--- Excerpt provided ---

The opinion of the court was delivered by: NORGLE


 Before the court is defendant Marci Healy's (incorrectly named in the complaint as Marci Manning) motion to dismiss. Healy presents several procedural grounds for dismissal. For the following reasons, the court finds that plaintiff has failed to comply with Rule 4(j) of the Federal Rules of Civil Procedure, and therefore grants the motion to dismiss. As a result, the court need not rule on the other grounds for dismissal raised by Healy.

 Plaintiff seeks to assess taxes against Healy in the amount of $ 187,122.54, plus interest. The assessment is a "100% penalty" against Healy based on the alleged failure of her former employer, N.I.B. Corporation ("N.I.B."), to pay employee withholding taxes in 1978 and 1979. Apparently, on January 11, 1982, Healy was assessed $ 187,122.54, but received no notice of that assessment. The statute of limitations expired as to that assessment on January 11, 1988. Nevertheless, no further action was taken until plaintiff filed its complaint on January 8, 1988. That complaint incorrectly states both the name and address of Healy. Moreover, plaintiff failed to serve Healy until August 5, 1988. Thus, Healy received no notice of any wrongdoing on her part regarding events allegedly transpiring in 1978 and 1979 until August, 1988.

 Plaintiff offers explanations as to the causes of the delays in prosecuting this case. It explains that on December 18, 1987, counsel for the United States received the administrative file relating to the unpaid withholding taxes of N.I.B. in the course of defending the United States in another lawsuit. That file indicated that Healy, among others, had been assessed a 100% penalty. In other words, the United States failed to pursue its assessment against Healy, and by accident became aware of that fact as a result of a third party's decision to file a lawsuit against the United States. Because the United States did not come upon this information until December 18, 1987, it did not proceed against Healy until January, 1988.

 Plaintiff also points out that Healy's name, for part of 1978, was Marci Manning. She was married in 1978, at which time her name became Marci Healy. However, plaintiff does not allege that Healy made any effort to evade the government or disguise the fact of her name change. Nor does plaintiff deny Healy's claim that she filed her income tax returns with the Internal Revenue Service ("IRS") under the name Healy and used the same social security number she had always used.

---

(Set problem A) Retype the passage of the court opinion between "Plaintiff offers explanations" and "until January, 1988.", inclusive.
The court opinion and the entries that follow it are unrelated.

--- Data supplied ---

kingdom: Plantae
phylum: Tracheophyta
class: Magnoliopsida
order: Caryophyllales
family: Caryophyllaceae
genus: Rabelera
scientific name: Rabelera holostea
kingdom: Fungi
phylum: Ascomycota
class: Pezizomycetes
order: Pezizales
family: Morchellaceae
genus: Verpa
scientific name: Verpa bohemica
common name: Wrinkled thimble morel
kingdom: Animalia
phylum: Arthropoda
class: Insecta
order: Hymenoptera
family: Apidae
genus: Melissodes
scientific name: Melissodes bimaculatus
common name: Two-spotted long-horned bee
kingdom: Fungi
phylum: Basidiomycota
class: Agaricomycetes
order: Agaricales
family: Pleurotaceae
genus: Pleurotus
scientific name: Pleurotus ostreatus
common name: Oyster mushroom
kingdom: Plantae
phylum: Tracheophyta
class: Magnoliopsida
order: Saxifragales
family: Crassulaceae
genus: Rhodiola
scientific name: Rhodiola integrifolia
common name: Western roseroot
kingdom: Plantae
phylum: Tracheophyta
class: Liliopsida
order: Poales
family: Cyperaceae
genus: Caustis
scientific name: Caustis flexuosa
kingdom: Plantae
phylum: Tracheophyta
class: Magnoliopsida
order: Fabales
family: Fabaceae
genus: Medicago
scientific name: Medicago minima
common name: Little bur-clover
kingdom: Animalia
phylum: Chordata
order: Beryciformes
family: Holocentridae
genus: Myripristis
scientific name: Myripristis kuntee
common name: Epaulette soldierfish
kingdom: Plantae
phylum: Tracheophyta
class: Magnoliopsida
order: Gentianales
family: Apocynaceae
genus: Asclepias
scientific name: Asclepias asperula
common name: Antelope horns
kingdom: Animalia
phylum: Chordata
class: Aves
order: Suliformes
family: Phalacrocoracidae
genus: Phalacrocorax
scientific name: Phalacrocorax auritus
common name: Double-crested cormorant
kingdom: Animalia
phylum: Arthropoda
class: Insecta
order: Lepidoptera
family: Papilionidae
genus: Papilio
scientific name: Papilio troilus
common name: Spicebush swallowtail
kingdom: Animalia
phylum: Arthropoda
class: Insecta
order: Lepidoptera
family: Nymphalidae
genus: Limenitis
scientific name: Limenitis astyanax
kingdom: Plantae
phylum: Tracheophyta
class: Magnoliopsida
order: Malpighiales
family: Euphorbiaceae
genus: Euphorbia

---

(Set problem B) Find each line in the entries that contains the string "scientific", and copy those lines.

(Reply A)
Plaintiff offers explanations as to the causes of the delays in prosecuting this case. It explains that on December 18, 1987, counsel for the United States received the administrative file relating to the unpaid withholding taxes of N.I.B. in the course of defending the United States in another lawsuit. That file indicated that Healy, among others, had been assessed a 100% penalty. In other words, the United States failed to pursue its assessment against Healy, and by accident became aware of that fact as a result of a third party's decision to file a lawsuit against the United States. Because the United States did not come upon this information until December 18, 1987, it did not proceed against Healy until January, 1988.

(Reply B)
scientific name: Rabelera holostea
scientific name: Verpa bohemica
scientific name: Melissodes bimaculatus
scientific name: Pleurotus ostreatus
scientific name: Rhodiola integrifolia
scientific name: Caustis flexuosa
scientific name: Medicago minima
scientific name: Myripristis kuntee
scientific name: Asclepias asperula
scientific name: Phalacrocorax auritus
scientific name: Papilio troilus
scientific name: Limenitis astyanax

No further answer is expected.